Why does the kb article mention a new maximum Windows guest LUN queue depth of 256, while the example sets it to 254?  My guess: the difference between actual and effective queue depth settings.  In other VMWare documentation, allowed queue depth of 32 for a LUN results in explicitly setting the queue depth to 30.  Its kinda similar with IBMPower AIX LPARs that are using vscsi attached devices served through VIOs - the vscsi adapter has a maximum queue depth of 512 but 2 are reserved, so it can be set to 510.  LUN queue depth (the sum of which should be less than the vscsi adapter queue depth) should allow for 3 outstanding IOs to be used by the virtualization layer.  I expect something similar here - LUN queue depth of 256 is allowed for the guest but 2 need to be reserved for the virtualization layer so the maximum effective LUN queue depth is 254.

Then there's the question that motivated me to write this post: how does the vhba queue depth actually get increased to 1024?  And what on earth is RequestRingPages?

The kb article includes this somewhat cryptic example of a modification to the Windows registry.
REG ADD HKLM\SYSTEM\CurrentControlSet\services\pvscsi\Parameters\Device /v "DriverParameter" /t REG_SZ /d RequestRingPages=32,MaxQueueDepth=254 

 Hmmm... decoder ring maybe? :) MaxQueueDepth sounds like it should be the per LUN queue depth in the Windows guest.  And, if I'm right about 2 IO slots reserved for the virtualization platform, that makes sense.   But what is RequestRingPages, and where do we set the PVSCSI vHBA adapter queue depth to 1024?
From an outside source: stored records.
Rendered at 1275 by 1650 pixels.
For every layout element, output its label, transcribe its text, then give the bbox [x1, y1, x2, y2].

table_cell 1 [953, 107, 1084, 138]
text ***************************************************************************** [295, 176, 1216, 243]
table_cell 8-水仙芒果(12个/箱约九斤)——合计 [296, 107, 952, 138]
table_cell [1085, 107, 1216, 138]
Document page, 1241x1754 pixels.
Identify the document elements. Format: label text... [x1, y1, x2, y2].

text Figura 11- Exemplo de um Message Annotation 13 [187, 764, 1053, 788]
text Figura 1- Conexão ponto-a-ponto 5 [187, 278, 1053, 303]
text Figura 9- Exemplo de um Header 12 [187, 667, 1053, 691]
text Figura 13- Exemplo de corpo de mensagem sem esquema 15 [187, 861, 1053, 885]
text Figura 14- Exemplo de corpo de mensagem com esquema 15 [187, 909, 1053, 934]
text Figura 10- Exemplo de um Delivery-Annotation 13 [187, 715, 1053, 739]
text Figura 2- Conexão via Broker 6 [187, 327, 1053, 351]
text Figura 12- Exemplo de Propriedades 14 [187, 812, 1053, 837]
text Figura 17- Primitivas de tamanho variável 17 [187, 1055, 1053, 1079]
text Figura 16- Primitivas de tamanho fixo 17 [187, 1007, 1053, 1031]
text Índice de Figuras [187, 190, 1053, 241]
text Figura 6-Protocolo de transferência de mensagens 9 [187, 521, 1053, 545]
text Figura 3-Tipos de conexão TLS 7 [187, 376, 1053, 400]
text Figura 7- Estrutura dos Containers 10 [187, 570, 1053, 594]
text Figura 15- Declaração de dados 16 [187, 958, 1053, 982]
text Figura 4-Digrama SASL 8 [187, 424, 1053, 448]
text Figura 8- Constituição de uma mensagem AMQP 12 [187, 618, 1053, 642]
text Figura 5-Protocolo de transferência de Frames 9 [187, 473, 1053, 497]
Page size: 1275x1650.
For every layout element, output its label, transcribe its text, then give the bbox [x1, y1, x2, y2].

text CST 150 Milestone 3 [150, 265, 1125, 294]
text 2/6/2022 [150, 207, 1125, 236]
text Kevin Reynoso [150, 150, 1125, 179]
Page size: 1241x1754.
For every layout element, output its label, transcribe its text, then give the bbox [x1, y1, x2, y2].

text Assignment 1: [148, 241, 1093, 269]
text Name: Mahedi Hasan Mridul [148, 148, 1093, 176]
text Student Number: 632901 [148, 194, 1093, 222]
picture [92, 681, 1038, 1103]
RequestRingPages indicates a configuration for the PVSCSI driver - and what if I told you that each page allowed 32 slots for outstanding IO requests on the adapter driver?  That would work out splendidly: it would result in this registry edit giving an effective LUN queue depth of 254 (the most allowed with an actual queue depth limit of 256, reserving 2 for the virtual platform) and a queue depth of 1024 outstanding IO requests for the PVSCSI adapter.